Бруно добавлял сюда следующее: предчувствие, что на стене, с которой уже сыплется штукатурка, проступят давно забытые, но дремлющие в тебе идолы, – сграффито мощи пред- и праистории. Тогда науке придет конец.
* * *
Внимание, с каким я стою за стойкой, нацелено в трех временных направлениях. Во-первых, на удовлетворение желаний Кондора и его гостей – это настоящее время, сейчас.
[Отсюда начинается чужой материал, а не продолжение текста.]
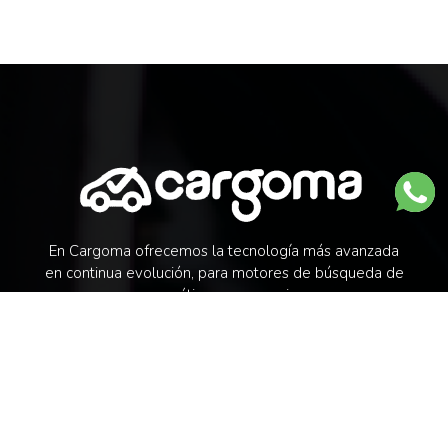
En Cargoma ofrecemos la tecnología más avanzada
en continua evolución, para motores de búsqueda de
neumáticos y accesorios.
CONTACTO
Email:
info@cargoma.es
Tfn:
91 761 39 45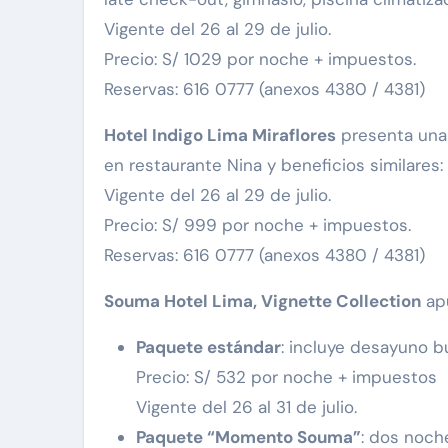
Vigente del 26 al 29 de julio.
Precio: S/ 1029 por noche + impuestos.
Reservas: 616 0777 (anexos 4380 / 4381)
Hotel Indigo Lima Miraflores
presenta una 
en restaurante Nina y beneficios similares: 
Vigente del 26 al 29 de julio.
Precio: S/ 999 por noche + impuestos.
Reservas: 616 0777 (anexos 4380 / 4381)
Souma Hotel Lima, Vignette Collection
apu
Paquete estándar
: incluye desayuno bu
Precio: S/ 532 por noche + impuestos
Vigente del 26 al 31 de julio.
Paquete “Momento Souma”
: dos noch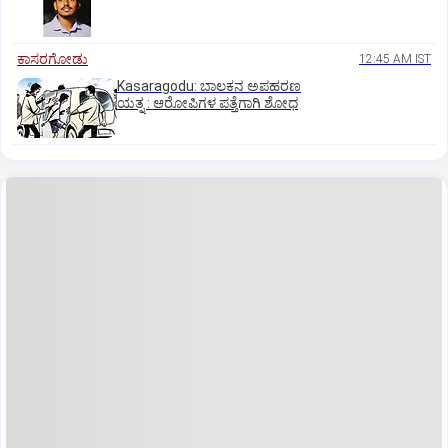
ಕಾಸರಗೋಡು
12:45 AM IST
Kasaragodu: ಬಾಲಕನ ಅಪಹರಣ
ಯತ್ನ : ಆರೋಪಿಗಳ ಪತ್ತೆಗಾಗಿ ಶೋಧ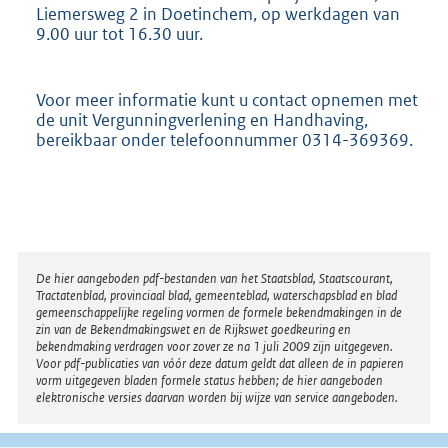
Liemersweg 2 in Doetinchem, op werkdagen van
9.00 uur tot 16.30 uur.
Voor meer informatie kunt u contact opnemen met
de unit Vergunningverlening en Handhaving,
bereikbaar onder telefoonnummer 0314-369369.
Disclaimer
De hier aangeboden pdf-bestanden van het Staatsblad, Staatscourant,
Tractatenblad, provinciaal blad, gemeenteblad, waterschapsblad en blad
gemeenschappelijke regeling vormen de formele bekendmakingen in de
zin van de Bekendmakingswet en de Rijkswet goedkeuring en
bekendmaking verdragen voor zover ze na 1 juli 2009 zijn uitgegeven.
Voor pdf-publicaties van vóór deze datum geldt dat alleen de in papieren
vorm uitgegeven bladen formele status hebben; de hier aangeboden
elektronische versies daarvan worden bij wijze van service aangeboden.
Далее, я внимательно слежу за их разговорами, за возникновением их желаний, за переплетениями их политических оценок. Для них все это, пожалуй, актуально; для меня, в духе Виго, – модель, которую именно малые государства демонстрируют яснее, чем великие империи. Макиавелли было достаточно одной Флоренции. Я убежден, что Домо очень внимательно штудировал флорентийца; иные его фразы будто взяты из «Государя».
После полуночи, когда они уже в подпитии, я удваиваю бдительность. Сыплются слова, фразы, явно о лесе; я складываю осколки в мозаику. Воспоминания Аттилы образуют крупные куски и фрагменты; он долго жил в лесу и не скупится на рассказы из той своей жизни. Правда, их трудно согласовать с временем и с реальностью; они требуют скорее чутья мифолога, нежели знаний историка. Лесной отшельник живет словно в горячечном бреду.